正式名称、『熱烈中華食堂 日高屋』――。

大宮駅前の日高屋で食事して以来、私はすっかりハマってしまった。

もう、ほんとうにね、大好きである。日高屋が。

「好きな店は?」と唐突に聞かれたら、「え?なんの店?」と聞き返すことなく、「日高屋」と答える。“好きな店は日高屋”、である。

休みの日に、昼飯を食べに一人でふらっと日高屋に出かける。これを何年も続けている。

何回行っても飽きない。たぶん、死ぬまで飽きない。死ぬまで僕は日高屋のことが好きだと思う。

日高屋の“W餃子定食”とか、知ってますかね。最高です、あれは。サービス券を使って、ご飯大盛りにしたらお腹いっぱいになる。

え? サービス券のことを知らない? おいおいしっかりしてくれよ。

“日高屋といったらサービス券、サービス券の日高屋”、と言いたくなるほど、会計時に毎回、サービス券をくれる。その券があれば、ご飯、または麺を無料で大盛にしてくれる。

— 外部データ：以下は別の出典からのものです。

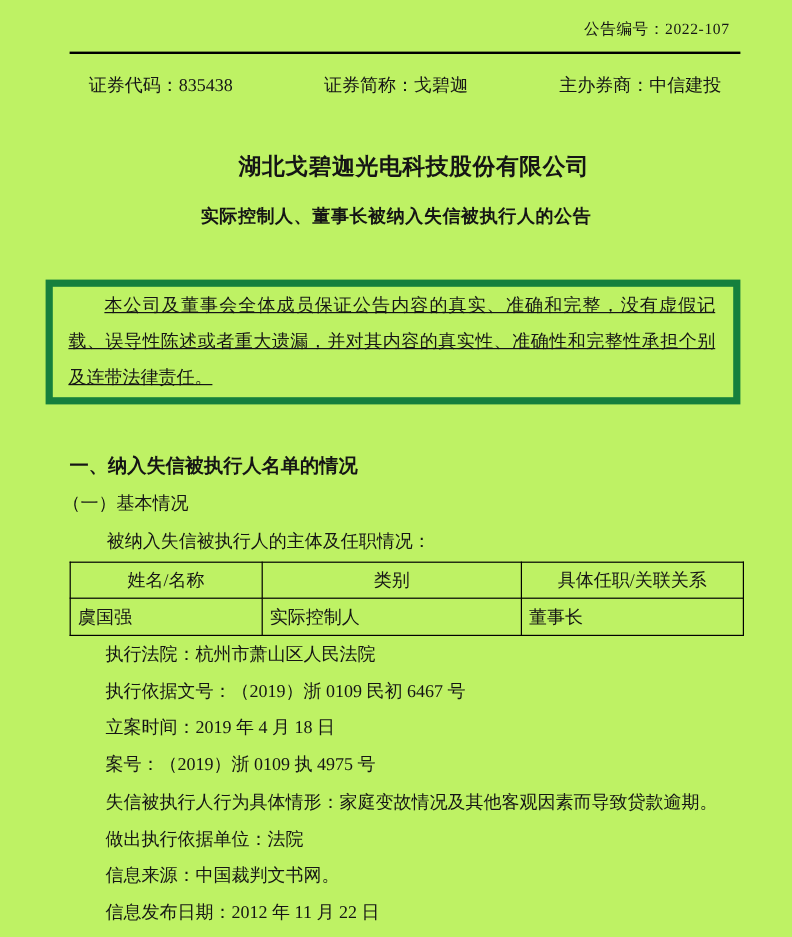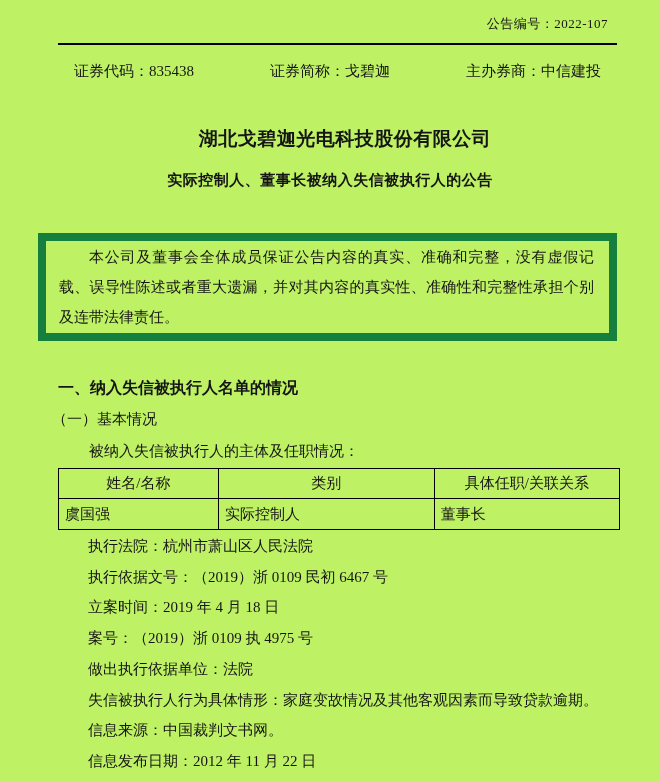"本公司及董事会全体成员保证公告内容的真实、准确和完整，没有虚假记载、误导性陈述或" .disclaimer-box { border: 8px solid #15803d -> 6px solid #15803d; text-decoration: none -> underline }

たとえば「野菜たっぷりタンメン」を、券を利用して大盛りにして、そのボリュームに驚いたこと、あるだろう?

ちなみに色々な種類のラーメンがあるけど、日高屋は「味噌ラーメン」がいちばんウマい(と思う)。しかも、このクオリティで500円って。どうやって恩返しすりゃいいんだよ。

そもそも、僕が日高屋にハマったきっかけは、値段がけっこうリーズナブルなところ。まさに“安くて、ウマい”。

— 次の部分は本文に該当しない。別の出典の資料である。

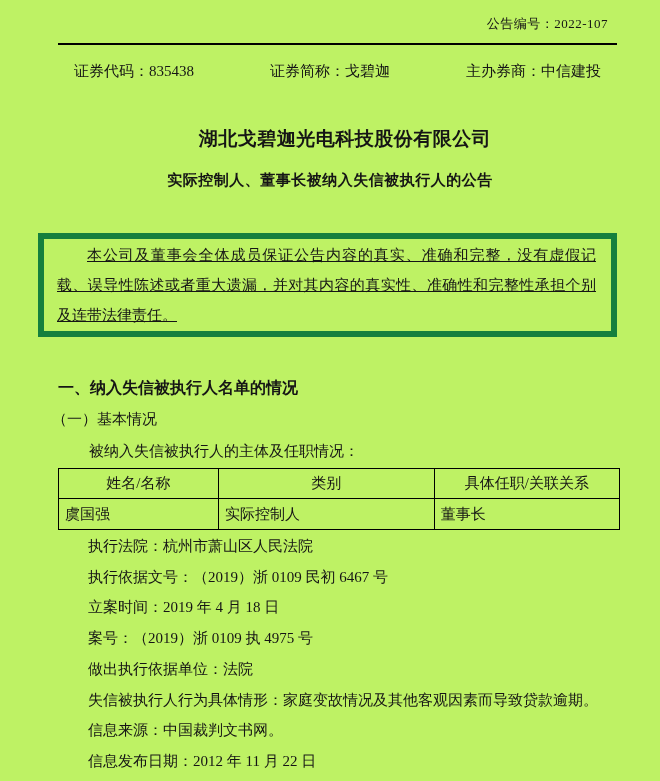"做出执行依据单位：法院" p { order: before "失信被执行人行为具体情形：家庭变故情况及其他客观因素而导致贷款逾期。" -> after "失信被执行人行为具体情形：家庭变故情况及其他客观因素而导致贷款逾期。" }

二十代のお金がなかったときは、本当に助かった。友達と夢を語ったこともあった。日高屋で生まれた思い出がたくさんある。

***

さて。気づけば僕は32歳になり、今は千葉に住んでいる。

でも、ちっとも変わらないのだ。

2015年12月6日。今日。

昼飯を食べに、家の近くの日高屋に行ってきた。

大好きな日高屋。

文庫本を後ろポッケに突っ込んで、自転車で向かう。頬にあたる風が冷たかった。もうすっかり冬だな。マフラーが後ろになびく。

店内は比較的空いていた。窓際のカウンター席に座り、ニラレバ定食を注文。

5分後、料理が手元に運ばれる。食べながら小説を読んだ。ページをめくった。

ふと、箸を止め、窓の外の往来をみた。ありふれた日常の光景があった。

「日高屋でご飯を食べながら、小説を読むこと」。

しあわせだなぁ、と思った。

日常の幸福。それは至上の幸福と言い換えてもよい。

日高屋のいいところは、一人でも行きやすくて、且つ、意外とゆっくりできるところ(といっても、飲食店だから、回転率は大事だろうし、長居しても30分程度)。

日高屋で、本を読み、食後に10分程度、読書する。

人によっては、それを行儀悪いと思うかもしれない。また、中華料理屋には不似合いな行為かもしれない。

でも思った。 この瞬間、私は無敵だ!と感じた。それは、とてつもなく幸せということである。幸せすぎて無敵だと感じるような、そんな瞬間が、日高屋にはある。

「僕」と「小説」と「日高屋」、この3つがそろえば、私は無敵になれる。